Already, the AT&T-SBC merger has created rumblings among some members of CompTel/Ascent, a group of so-called competitive local exchange providers, sources said. The group’s member companies compete for local phone service business with the Bells.

Some members “don’t trust” AT&T in light of the merger and want it off the group’s governing board, said one telecom lobbyist.

No decision as to whether the company would continue in that capacity has been made, the association says. AT&T could pull out voluntarily. Membership fees — which for AT&T approach $50,000 — aren’t due until next week.

If the merger creates some distrust within CompTel/Ascent, it would also end one of the nastier fights in American commerce.

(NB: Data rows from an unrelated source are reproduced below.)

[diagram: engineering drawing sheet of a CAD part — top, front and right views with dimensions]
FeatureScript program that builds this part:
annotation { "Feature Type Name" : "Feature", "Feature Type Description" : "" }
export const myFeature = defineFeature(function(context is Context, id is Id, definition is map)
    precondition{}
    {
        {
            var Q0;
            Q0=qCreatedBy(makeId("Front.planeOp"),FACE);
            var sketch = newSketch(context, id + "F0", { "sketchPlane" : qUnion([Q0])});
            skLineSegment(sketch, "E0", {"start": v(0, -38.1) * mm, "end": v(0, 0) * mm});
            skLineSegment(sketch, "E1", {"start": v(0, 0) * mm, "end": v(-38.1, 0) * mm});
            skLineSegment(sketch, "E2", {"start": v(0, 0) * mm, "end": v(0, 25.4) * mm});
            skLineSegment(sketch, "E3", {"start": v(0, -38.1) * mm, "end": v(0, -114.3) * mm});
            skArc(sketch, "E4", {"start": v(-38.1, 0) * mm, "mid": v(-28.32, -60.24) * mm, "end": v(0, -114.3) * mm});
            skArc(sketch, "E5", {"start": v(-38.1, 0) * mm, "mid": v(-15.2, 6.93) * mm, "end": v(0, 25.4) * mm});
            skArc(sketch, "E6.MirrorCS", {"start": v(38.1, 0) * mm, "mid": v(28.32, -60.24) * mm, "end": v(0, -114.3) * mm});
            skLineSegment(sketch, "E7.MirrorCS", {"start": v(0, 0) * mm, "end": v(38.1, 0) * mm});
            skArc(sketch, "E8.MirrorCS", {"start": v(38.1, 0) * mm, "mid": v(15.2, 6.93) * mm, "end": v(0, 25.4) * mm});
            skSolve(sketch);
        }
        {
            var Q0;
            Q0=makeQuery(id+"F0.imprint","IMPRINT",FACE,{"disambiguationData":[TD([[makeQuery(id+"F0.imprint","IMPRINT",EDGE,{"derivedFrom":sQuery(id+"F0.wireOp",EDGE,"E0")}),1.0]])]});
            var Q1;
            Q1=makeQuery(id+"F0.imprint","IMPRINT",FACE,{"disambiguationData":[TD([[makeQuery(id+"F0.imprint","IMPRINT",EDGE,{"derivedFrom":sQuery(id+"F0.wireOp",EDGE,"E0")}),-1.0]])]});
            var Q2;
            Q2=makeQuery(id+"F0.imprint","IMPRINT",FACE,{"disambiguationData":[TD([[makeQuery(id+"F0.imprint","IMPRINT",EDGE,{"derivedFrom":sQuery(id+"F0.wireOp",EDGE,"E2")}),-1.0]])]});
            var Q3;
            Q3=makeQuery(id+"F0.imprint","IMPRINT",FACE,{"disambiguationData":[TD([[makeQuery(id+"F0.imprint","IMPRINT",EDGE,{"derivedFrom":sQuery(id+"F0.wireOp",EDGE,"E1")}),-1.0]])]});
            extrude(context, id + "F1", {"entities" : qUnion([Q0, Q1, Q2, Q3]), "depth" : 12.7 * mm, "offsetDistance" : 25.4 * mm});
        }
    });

“There is no doubt in my mind that one of the biggest benefits [for SBC] is eliminating … AT&T as a lobbying force,” said George Reed-Dellinger of Washington Analysis, a group that tracks legislative and regulatory changes that could affect the stock market.

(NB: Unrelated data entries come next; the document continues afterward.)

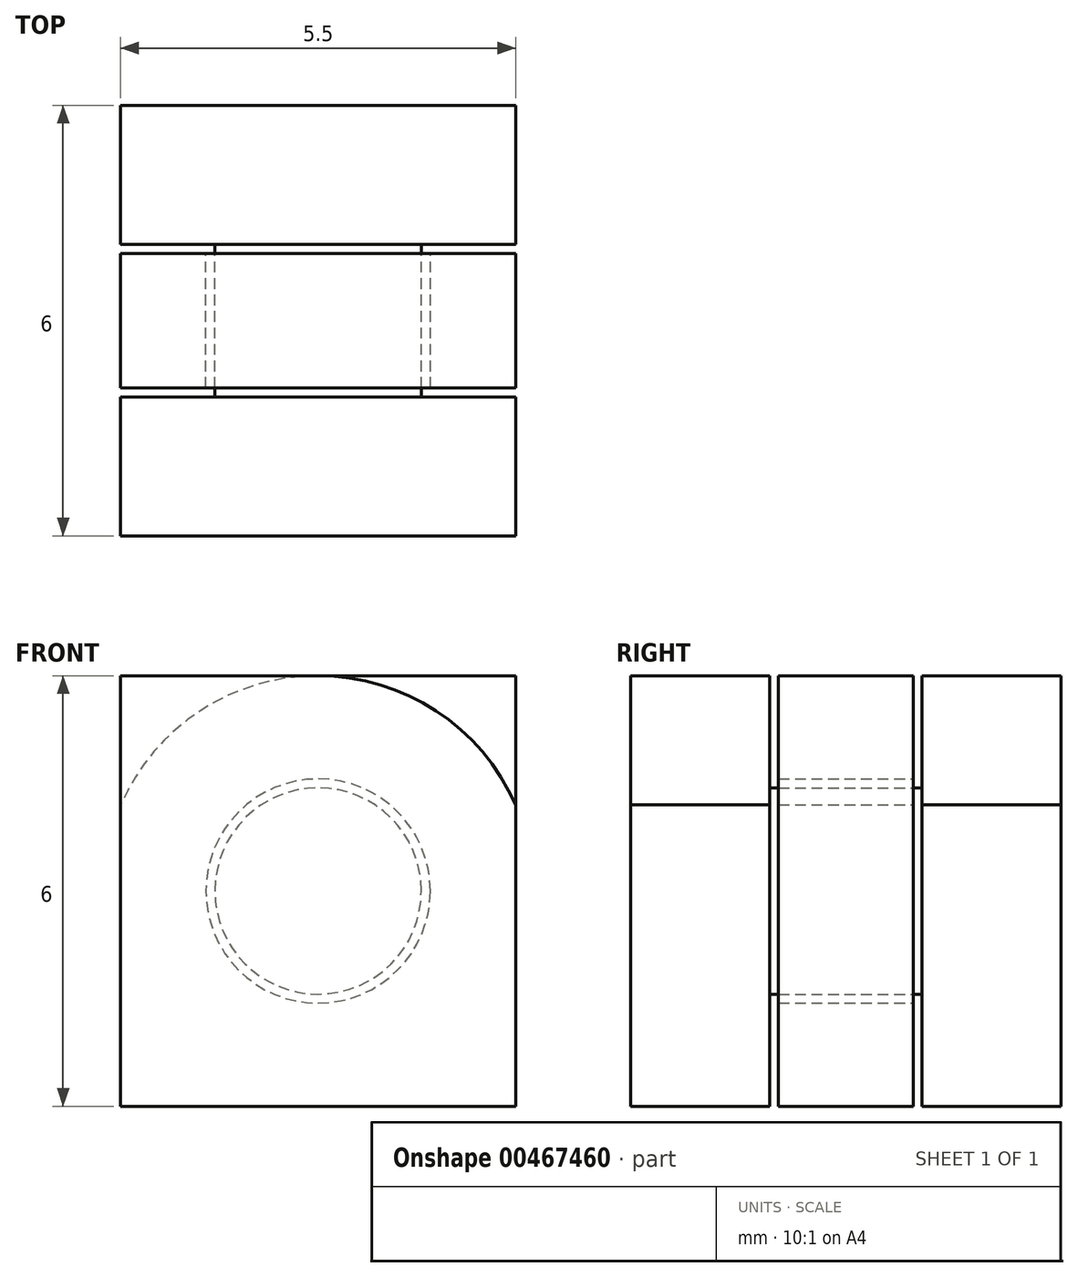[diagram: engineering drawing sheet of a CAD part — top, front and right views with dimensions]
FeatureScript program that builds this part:
annotation { "Feature Type Name" : "Feature", "Feature Type Description" : "" }
export const myFeature = defineFeature(function(context is Context, id is Id, definition is map)
    precondition{}
    {
        {
            assignVariable(context, id + "F0", {"name" : "S", "anyValue" : 0.12});
        }
        {
            assignVariable(context, id + "F1", {"name" : "W", "anyValue" : 2});
        }
        {
            var Q0;
            Q0=qCreatedBy(makeId("Front.planeOp"),FACE);
            var sketch = newSketch(context, id + "F2", { "sketchPlane" : qUnion([Q0])});
            skCircle(sketch, "E0", {"center": v(0, 0) * mm, "radius": 1.56 * mm});
            skCircle(sketch, "E1", {"center": v(0, 0) * mm, "radius": 3 * mm});
            skCircle(sketch, "E2", {"center": v(0, 0) * mm, "radius": 1.44 * mm});
            skLineSegment(sketch, "E3", {"start": v(-3, 0) * mm, "end": v(-3, -3) * mm});
            skPoint(sketch, "E4", {"position": v(0, -3) * mm});
            skLineSegment(sketch, "E5", {"start": v(-3, -3) * mm, "end": v(0, -3) * mm});
            skPoint(sketch, "E6", {"position": v(3, 0) * mm});
            skLineSegment(sketch, "E7", {"start": v(0, -3) * mm, "end": v(3, -3) * mm});
            skLineSegment(sketch, "E8", {"start": v(3, -3) * mm, "end": v(3, 0) * mm});
            skLineSegment(sketch, "E9", {"start": v(-3, 0) * mm, "end": v(-3, 3) * mm});
            skLineSegment(sketch, "E10", {"start": v(3, 0) * mm, "end": v(3, 3) * mm});
            skLineSegment(sketch, "E11", {"start": v(-3, 3) * mm, "end": v(0, 3) * mm});
            skLineSegment(sketch, "E12", {"start": v(0, 3) * mm, "end": v(3, 3) * mm});
            skSolve(sketch);
        }
        {
            var Q0;
            Q0=makeQuery(id+"F2.imprint","IMPRINT",FACE,{"disambiguationData":[TD([[makeQuery(id+"F2.imprint","IMPRINT",EDGE,{"derivedFrom":sQuery(id+"F2.wireOp",EDGE,"E2")}),1.0]])]});
            var Q1;
            Q1=makeQuery(id+"F2.imprint","IMPRINT",FACE,{"disambiguationData":[TD([[makeQuery(id+"F2.imprint","IMPRINT",EDGE,{"derivedFrom":sQuery(id+"F2.wireOp",EDGE,"E0")}),1.0]])]});
            var Q2;
            Q2=makeQuery(id+"F2.imprint","IMPRINT",FACE,{"disambiguationData":[TD([[makeQuery(id+"F2.imprint","IMPRINT",EDGE,{"derivedFrom":sQuery(id+"F2.wireOp",EDGE,"E0")}),-1.0]])]});
            var Q3;
            {var subQ0=sQuery(id+"F2.wireOp",EDGE,"E7");Q3=makeQuery(id+"F2.imprint","IMPRINT",FACE,{"disambiguationData":[TD([[makeQuery(id+"F2.imprint","IMPRINT",EDGE,{"derivedFrom":subQ0}),1.0]])]});}
            var Q4;
            {var subQ0=sQuery(id+"F2.wireOp",EDGE,"E3");Q4=makeQuery(id+"F2.imprint","IMPRINT",FACE,{"disambiguationData":[TD([[makeQuery(id+"F2.imprint","IMPRINT",EDGE,{"derivedFrom":subQ0}),1.0]])]});}
            var Q5;
            {var subQ0=sQuery(id+"F2.wireOp",EDGE,"E9");Q5=makeQuery(id+"F2.imprint","IMPRINT",FACE,{"disambiguationData":[TD([[makeQuery(id+"F2.imprint","IMPRINT",EDGE,{"derivedFrom":subQ0}),-1.0]])]});}
            extrude(context, id + "F3", {"entities" : qUnion([Q0, Q1, Q2, Q3, Q4, Q5]), "depth" : 3 * getVariable(context, 'W') * mm, "symmetric" : true});
        }
        {
            var Q0;
            Q0=makeQuery(id+"F2.imprint","IMPRINT",FACE,{"disambiguationData":[TD([[makeQuery(id+"F2.imprint","IMPRINT",EDGE,{"derivedFrom":sQuery(id+"F2.wireOp",EDGE,"E0")}),1.0]])]});
            var Q1;
            Q1=makeQuery(id+"F2.imprint","IMPRINT",FACE,{"disambiguationData":[TD([[makeQuery(id+"F2.imprint","IMPRINT",EDGE,{"derivedFrom":sQuery(id+"F2.wireOp",EDGE,"E0")}),-1.0]])]});
            var Q2;
            {var subQ0=sQuery(id+"F2.wireOp",EDGE,"E7");Q2=makeQuery(id+"F2.imprint","IMPRINT",FACE,{"disambiguationData":[TD([[makeQuery(id+"F2.imprint","IMPRINT",EDGE,{"derivedFrom":subQ0}),1.0]])]});}
            var Q3;
            {var subQ0=sQuery(id+"F2.wireOp",EDGE,"E3");Q3=makeQuery(id+"F2.imprint","IMPRINT",FACE,{"disambiguationData":[TD([[makeQuery(id+"F2.imprint","IMPRINT",EDGE,{"derivedFrom":subQ0}),1.0]])]});}
            var Q4;
            {var subQ0=sQuery(id+"F2.wireOp",EDGE,"E9");Q4=makeQuery(id+"F2.imprint","IMPRINT",FACE,{"disambiguationData":[TD([[makeQuery(id+"F2.imprint","IMPRINT",EDGE,{"derivedFrom":subQ0}),-1.0]])]});}
            extrude(context, id + "F4", {"entities" : qUnion([Q0, Q1, Q2, Q3, Q4]), "operationType" : NewBodyOperationType.REMOVE, "depth" : (getVariable(context, 'W') + getVariable(context, 'S')) * mm, "symmetric" : true});
        }
        {
            var Q0;
            Q0=makeQuery(id+"F2.imprint","IMPRINT",FACE,{"disambiguationData":[TD([[makeQuery(id+"F2.imprint","IMPRINT",EDGE,{"derivedFrom":sQuery(id+"F2.wireOp",EDGE,"E0")}),-1.0]])]});
            var Q1;
            {var subQ0=sQuery(id+"F2.wireOp",EDGE,"E3");Q1=makeQuery(id+"F2.imprint","IMPRINT",FACE,{"disambiguationData":[TD([[makeQuery(id+"F2.imprint","IMPRINT",EDGE,{"derivedFrom":subQ0}),1.0]])]});}
            var Q2;
            {var subQ0=sQuery(id+"F2.wireOp",EDGE,"E7");Q2=makeQuery(id+"F2.imprint","IMPRINT",FACE,{"disambiguationData":[TD([[makeQuery(id+"F2.imprint","IMPRINT",EDGE,{"derivedFrom":subQ0}),1.0]])]});}
            var Q3;
            {var subQ0=sQuery(id+"F2.wireOp",EDGE,"E10");Q3=makeQuery(id+"F2.imprint","IMPRINT",FACE,{"disambiguationData":[TD([[makeQuery(id+"F2.imprint","IMPRINT",EDGE,{"derivedFrom":subQ0}),1.0]])]});}
            extrude(context, id + "F5", {"entities" : qUnion([Q0, Q1, Q2, Q3]), "depth" : (getVariable(context, 'W') - getVariable(context, 'S')) * mm, "symmetric" : true});
        }
        {
            var Q0;
            Q0=qCreatedBy(makeId("Front.planeOp"),FACE);
            var sketch = newSketch(context, id + "F6", { "sketchPlane" : qUnion([Q0])});
            skLineSegment(sketch, "E13.bottom", {"start": v(-2.75, -3) * mm, "end": v(2.75, -3) * mm});
            skLineSegment(sketch, "E13.top", {"start": v(-2.75, 3) * mm, "end": v(2.75, 3) * mm});
            skLineSegment(sketch, "E13.left", {"start": v(-2.75, -3) * mm, "end": v(-2.75, 3) * mm});
            skLineSegment(sketch, "E13.right", {"start": v(2.75, -3) * mm, "end": v(2.75, 3) * mm});
            skPoint(sketch, "E13.middle", {"position": v(0, 0) * mm});
            skLineSegment(sketch, "E14.bottom", {"start": v(2.75, 3) * mm, "end": v(3, 3) * mm});
            skLineSegment(sketch, "E14.top", {"start": v(2.75, -3) * mm, "end": v(3, -3) * mm});
            skLineSegment(sketch, "E14.left", {"start": v(2.75, 3) * mm, "end": v(2.75, -3) * mm});
            skLineSegment(sketch, "E14.right", {"start": v(3, 3) * mm, "end": v(3, -3) * mm});
            skLineSegment(sketch, "E15.bottom", {"start": v(-2.75, 3) * mm, "end": v(-3, 3) * mm});
            skLineSegment(sketch, "E15.top", {"start": v(-2.75, -3) * mm, "end": v(-3, -3) * mm});
            skLineSegment(sketch, "E15.left", {"start": v(-2.75, 3) * mm, "end": v(-2.75, -3) * mm});
            skLineSegment(sketch, "E15.right", {"start": v(-3, 3) * mm, "end": v(-3, -3) * mm});
            skSolve(sketch);
        }
        {
            var Q0;
            Q0=makeQuery(id+"F6.imprint","IMPRINT",FACE,{"disambiguationData":[TD([[makeQuery(id+"F6.imprint","IMPRINT",EDGE,{"derivedFrom":sQuery(id+"F6.wireOp",EDGE,"E15.bottom")}),1.0]])]});
            extrude(context, id + "F7", {"entities" : qUnion([Q0]), "operationType" : NewBodyOperationType.REMOVE, "depth" : 25 * mm, "symmetric" : true});
        }
        {
            var Q0;
            Q0=makeQuery(id+"F6.imprint","IMPRINT",FACE,{"disambiguationData":[TD([[makeQuery(id+"F6.imprint","IMPRINT",EDGE,{"derivedFrom":sQuery(id+"F6.wireOp",EDGE,"E14.bottom")}),-1.0]])]});
            extrude(context, id + "F8", {"entities" : qUnion([Q0]), "operationType" : NewBodyOperationType.REMOVE, "depth" : getVariable(context, 'W') * 3 * mm, "symmetric" : true});
        }
    });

AT&T is thought to have been the financial backer for the group Voices for Choices, which mounted an expensive advertising campaign against SBC and other Baby Bells over access to local markets. SBC spent millions more countering the ad campaign.

Each side also spends millions a year lobbying at the federal and state level. AT&T spent more than $4 million lobbying in Washington in the first half of last year. SBC, meanwhile, spent nearly $5.7 million, according to Senate lobbying disclosure forms.

Despite the bitterness of the rivalry, however, there were indications that each side was tiring of the fight even before the merger talks surfaced.
“The whole ground has shifted so that the old battles are moot,” said Allison Remsen, a spokeswoman for the United States Telecom Association (USTA), which represents incumbent local providers like the Bells. AT&T retains one of the most recognized brand names, although it is a shell of its former self.

One big shift was AT&T’s recent decision no longer to pursue the residential local market, opting instead to concentrate on its business, or enterprise, customers. That took off the table one of the main points of contention: How much access it would get to local Bell networks, and how much that access would cost.

Bells and long-distance companies also agree on some issues. SBC and AT&T both support, for example, the continuation of a tax moratorium on sales over the Internet. Jones, of AT&T, said the two companies also are members of a coalition that supports reform of interconnection fees, which are the prices charged when a call originates on one network but ends on another.

Still, lingering, nasty fights remain, including whether AT&T should pay taxes on prepaid-calling-card phone calls. AT&T claims that because the phone calls contain information such as advertising, they are exempt from the fee requirement. BellSouth’s McCloskey said AT&T owes local telephone companies $340 million.

And while AT&T is not pursuing local residential customers, it still faces access-fee issues over its business operations with the Bells, several lobbyists said.

Gail Lawyer, a spokeswoman for CompTel/Ascent, said her group’s lobbying message hasn’t changed, despite the merger talk.
“We want to promote competition,” Lawyer said. That puts it at odds, she added, with USTA, which is planning a multimillion-dollar push for telecom reform, and the Bells.

But other sources said the mergers effectively clear the field, leaving the Bells to concentrate on a new rival: the cable industry. The emerging wireless industry is another key player.

One major fight centers on how local phone companies, which can now send more content through fiber-optic lines, can access markets traditionally roped off for cable companies and how cable companies, through advances such as voice over Internet protocol, can compete for phone service.

“That’s where the new battle is going to be,” said the telecom lobbyist.